CAIR calls for King Louis IX statue to be removed in St. Louis
Demonstrators call France King Louis IX an anti-Semite and Islamophobic.
The Council on American-Islamic Relations (CAIR), the nation’s largest American Muslim civil rights and advocacy organization, is joining the ranks to remove historical statues in America.
Missouri CAIR leadership is calling for the toppling of France’s King Louis IX statue in St. Louis, and the Roman Catholic Archdiocese of St. Louis is emphatically pushing back.
Local St. Louis activist Umar Lee, who claims to be working with Jewish and Muslims leaders, created the petition calling for the statue’s removal and renaming the city. As of today, the petition has fewer than 1,000 signatures.
Lee organized the protest with Missouri CAIR Executive Director, Moji Sidiqi, an Afghani immigrant, at the foot of the statue in Forest Park near the St. Louis Art Museum while supporters of keeping the statue prayed the Rosary.
Sidigi is also associated with the Regional Muslim Action Network.
When one Catholic priest attempted to explain King Louis and referred to the St.

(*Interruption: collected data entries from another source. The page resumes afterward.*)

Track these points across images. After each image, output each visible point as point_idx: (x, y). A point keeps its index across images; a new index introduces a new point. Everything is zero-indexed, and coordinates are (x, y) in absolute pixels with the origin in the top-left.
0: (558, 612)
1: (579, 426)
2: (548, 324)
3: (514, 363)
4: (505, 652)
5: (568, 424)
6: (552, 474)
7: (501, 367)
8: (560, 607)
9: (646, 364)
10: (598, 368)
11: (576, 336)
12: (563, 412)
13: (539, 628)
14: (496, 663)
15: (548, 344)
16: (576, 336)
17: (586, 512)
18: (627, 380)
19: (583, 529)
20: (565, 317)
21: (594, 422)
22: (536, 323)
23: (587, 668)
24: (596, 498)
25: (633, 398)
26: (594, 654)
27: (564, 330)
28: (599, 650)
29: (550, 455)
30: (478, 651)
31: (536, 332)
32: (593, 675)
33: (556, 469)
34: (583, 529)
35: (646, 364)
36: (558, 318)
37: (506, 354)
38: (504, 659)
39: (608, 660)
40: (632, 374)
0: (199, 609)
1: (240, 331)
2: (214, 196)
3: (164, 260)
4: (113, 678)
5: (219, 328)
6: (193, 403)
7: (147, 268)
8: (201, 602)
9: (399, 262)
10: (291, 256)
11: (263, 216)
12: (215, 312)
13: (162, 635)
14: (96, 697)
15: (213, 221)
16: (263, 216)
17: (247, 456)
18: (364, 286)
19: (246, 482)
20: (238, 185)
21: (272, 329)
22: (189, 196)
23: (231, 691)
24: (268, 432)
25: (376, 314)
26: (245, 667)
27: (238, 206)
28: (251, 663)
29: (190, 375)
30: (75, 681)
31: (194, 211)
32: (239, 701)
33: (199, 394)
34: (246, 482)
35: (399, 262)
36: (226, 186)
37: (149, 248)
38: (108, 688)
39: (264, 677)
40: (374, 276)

Louis Catholic Cathedral, one of the protestors, shouted, 'That's next!"
Lee claims that King Louis is a “rabid anti-Semite” and “vehemently Islamophobic.” Lee says that when the statue was erected over 100 years ago it was “put up for white Christian men.”
Lee participated in the 2014 Ferguson demonstrations following Michael Brown’s death, and today supports reparations.
CAIR and Lee claim that King Louis IX’s statue needs to be removed because he persecuted Jews in France and committed atrocities against Muslims when the king participated in Catholic Crusades during the seventh and eighth crusades in the 1200's.
King Louis IX presided over a public burning of the sacred Jewish Talmud, and issued an order to expel Jewish subjects in France.
The Catholic Church canonized King Louis IX to sainthood in 1297. He is the only king of France who has been elevated to sainthood by the Catholic Church. King Louis IX is the patron saint of St. Louis.
The Roman Catholic Archdiocese of St. Louis issued an emphatic statement defending the statue and King Louis.
In its statement, the archdiocese explained why the Catholic Church canonized the King, noting his charitable work for the destitute and his reforms of the French judicial system, but neglected to address the King's actions against Jews and his leadership in the Crusades.
The archdiocese supports “programs and policies that will dismantle racism,” read the statement. “We should not seek to erase history, but recognize and learn from it, while working to create new opportunities for our brothers and sisters.”
“The history of the statue of St. Louis, the King, is one founded in piety and reverence before God, and for non-believers, respect for one’s neighbor,” the statement said. “For Catholics, St. Louis is an example of an imperfect man who strived to live a life modeled after the life of Jesus Christ. For St. Louisans, he is a model for how we should care for our fellow citizen, and a namesake with whom we should be proud to identify.”